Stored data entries
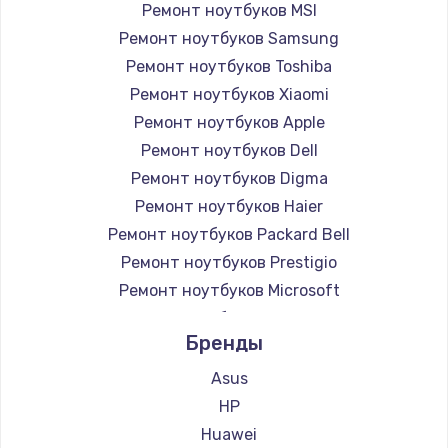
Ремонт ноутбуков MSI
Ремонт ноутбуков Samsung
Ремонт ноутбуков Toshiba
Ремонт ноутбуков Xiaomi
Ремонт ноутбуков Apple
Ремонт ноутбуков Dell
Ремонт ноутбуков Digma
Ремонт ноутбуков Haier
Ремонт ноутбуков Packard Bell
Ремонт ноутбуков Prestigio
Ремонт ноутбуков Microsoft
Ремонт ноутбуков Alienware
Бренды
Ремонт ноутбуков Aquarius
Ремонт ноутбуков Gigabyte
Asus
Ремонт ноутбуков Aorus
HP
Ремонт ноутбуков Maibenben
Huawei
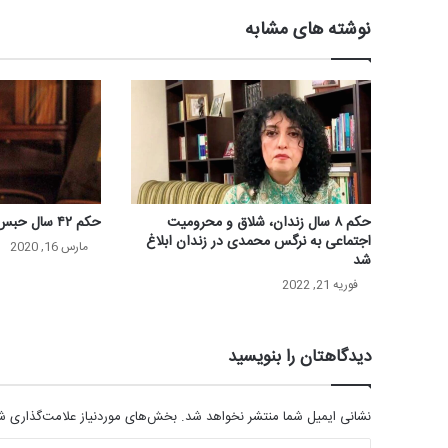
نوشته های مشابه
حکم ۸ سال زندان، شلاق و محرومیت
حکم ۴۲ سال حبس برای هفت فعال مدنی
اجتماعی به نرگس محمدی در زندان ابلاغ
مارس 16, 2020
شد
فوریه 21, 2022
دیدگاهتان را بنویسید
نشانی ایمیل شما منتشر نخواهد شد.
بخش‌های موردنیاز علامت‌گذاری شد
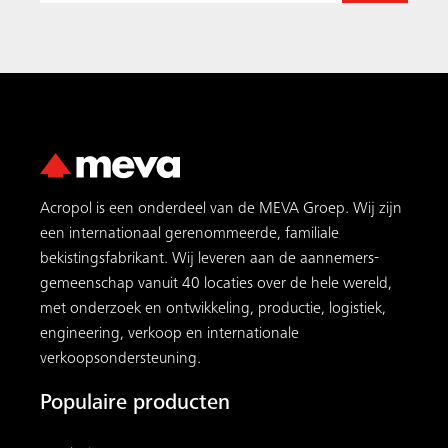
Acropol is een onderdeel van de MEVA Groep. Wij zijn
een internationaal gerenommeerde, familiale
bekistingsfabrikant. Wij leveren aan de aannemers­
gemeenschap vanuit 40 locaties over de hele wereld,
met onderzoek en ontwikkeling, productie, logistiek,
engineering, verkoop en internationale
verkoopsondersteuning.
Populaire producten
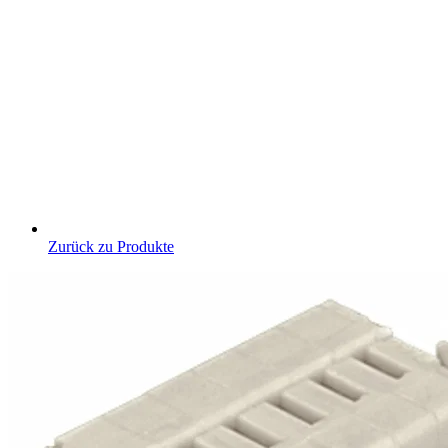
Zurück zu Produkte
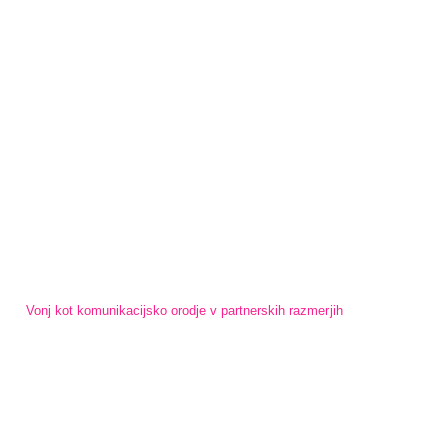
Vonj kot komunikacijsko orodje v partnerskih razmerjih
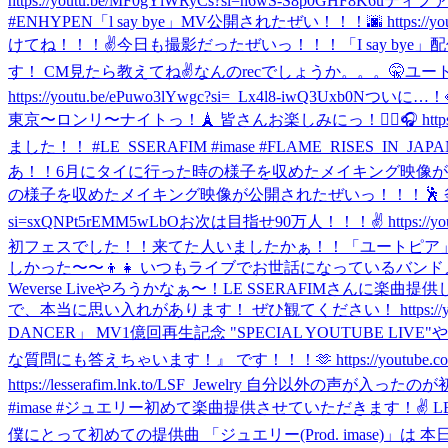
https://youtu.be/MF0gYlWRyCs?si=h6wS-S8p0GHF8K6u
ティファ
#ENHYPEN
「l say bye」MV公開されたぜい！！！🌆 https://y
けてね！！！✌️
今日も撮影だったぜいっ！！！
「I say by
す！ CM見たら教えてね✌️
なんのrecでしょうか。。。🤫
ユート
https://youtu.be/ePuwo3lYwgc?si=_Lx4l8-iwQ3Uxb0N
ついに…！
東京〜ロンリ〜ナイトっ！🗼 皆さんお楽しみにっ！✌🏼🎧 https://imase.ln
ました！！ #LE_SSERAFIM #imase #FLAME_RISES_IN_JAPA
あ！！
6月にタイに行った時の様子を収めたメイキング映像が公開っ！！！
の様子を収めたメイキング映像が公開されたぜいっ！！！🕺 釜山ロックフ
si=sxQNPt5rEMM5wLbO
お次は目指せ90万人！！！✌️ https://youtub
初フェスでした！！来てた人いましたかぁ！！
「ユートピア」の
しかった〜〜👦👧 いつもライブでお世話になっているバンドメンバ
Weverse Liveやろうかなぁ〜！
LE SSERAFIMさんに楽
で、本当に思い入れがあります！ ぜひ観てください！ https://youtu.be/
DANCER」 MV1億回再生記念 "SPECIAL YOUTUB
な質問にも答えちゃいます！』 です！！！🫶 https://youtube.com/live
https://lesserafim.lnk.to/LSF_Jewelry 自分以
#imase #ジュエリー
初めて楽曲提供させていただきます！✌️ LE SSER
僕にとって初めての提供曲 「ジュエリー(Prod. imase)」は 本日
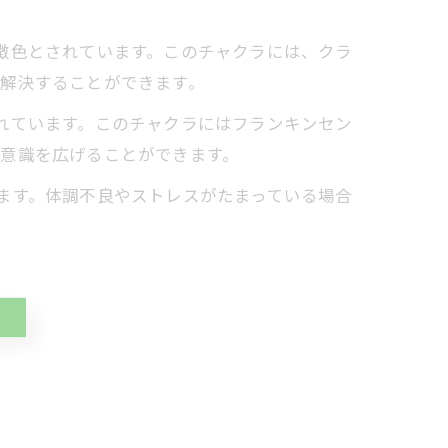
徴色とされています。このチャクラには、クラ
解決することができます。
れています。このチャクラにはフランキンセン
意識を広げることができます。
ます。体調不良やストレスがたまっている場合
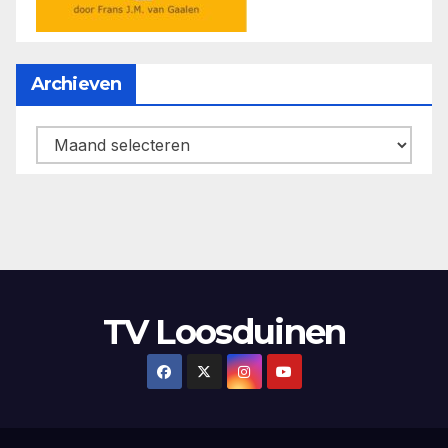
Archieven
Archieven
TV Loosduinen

...

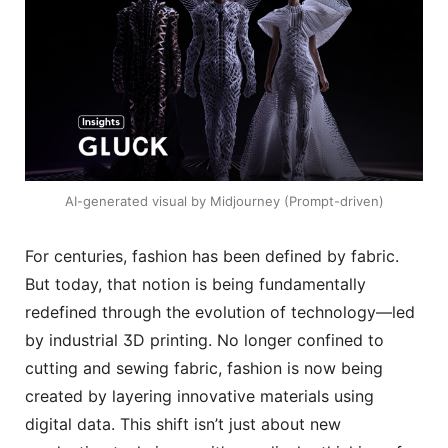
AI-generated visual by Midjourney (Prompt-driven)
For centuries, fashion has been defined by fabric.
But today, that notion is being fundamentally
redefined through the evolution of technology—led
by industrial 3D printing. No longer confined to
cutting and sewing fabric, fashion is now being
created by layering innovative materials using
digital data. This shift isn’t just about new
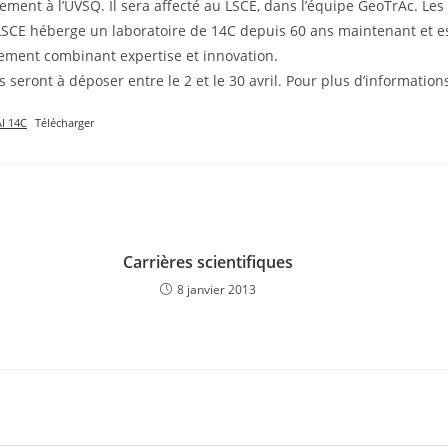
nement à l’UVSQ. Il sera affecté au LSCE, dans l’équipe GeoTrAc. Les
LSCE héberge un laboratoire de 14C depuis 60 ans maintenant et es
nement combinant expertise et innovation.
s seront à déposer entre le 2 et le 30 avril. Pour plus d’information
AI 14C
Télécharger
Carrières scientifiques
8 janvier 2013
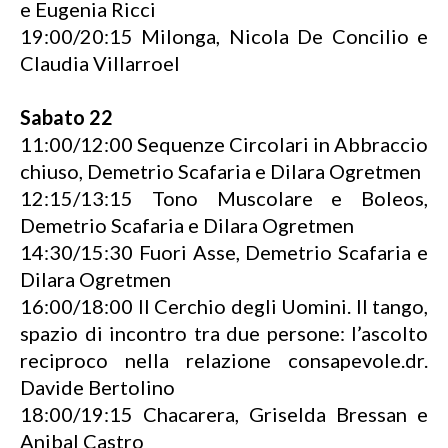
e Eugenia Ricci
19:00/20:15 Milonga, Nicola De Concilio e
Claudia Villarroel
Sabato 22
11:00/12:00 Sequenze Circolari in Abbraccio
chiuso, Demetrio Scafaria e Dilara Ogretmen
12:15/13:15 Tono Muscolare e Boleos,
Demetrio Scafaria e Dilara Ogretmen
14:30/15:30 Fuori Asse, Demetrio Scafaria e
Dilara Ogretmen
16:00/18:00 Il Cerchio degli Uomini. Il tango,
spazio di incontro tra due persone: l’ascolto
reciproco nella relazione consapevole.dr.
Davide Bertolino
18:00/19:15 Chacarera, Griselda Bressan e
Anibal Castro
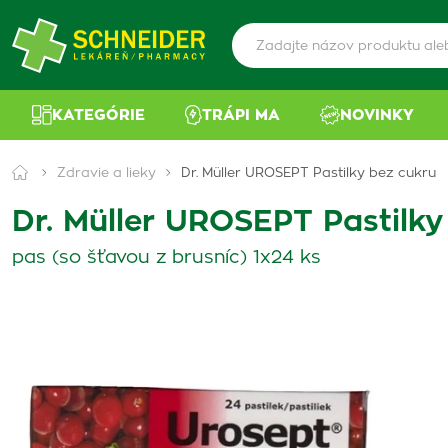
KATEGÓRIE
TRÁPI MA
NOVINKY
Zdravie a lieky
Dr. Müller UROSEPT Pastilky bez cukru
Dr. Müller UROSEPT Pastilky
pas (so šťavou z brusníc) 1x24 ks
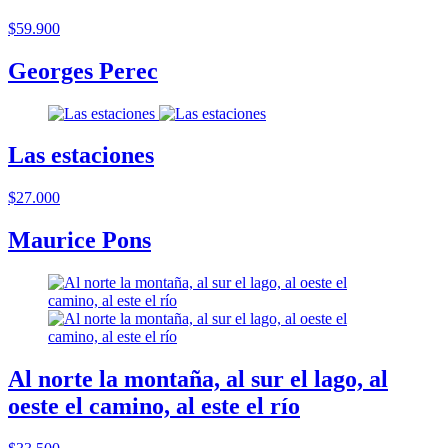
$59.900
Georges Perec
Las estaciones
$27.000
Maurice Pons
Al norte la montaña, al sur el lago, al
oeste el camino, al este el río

#### [Instructions for the task]
How many lines in the entries contain the string "LSCE"? Reply with the number only.

#### [Reply to the task]
2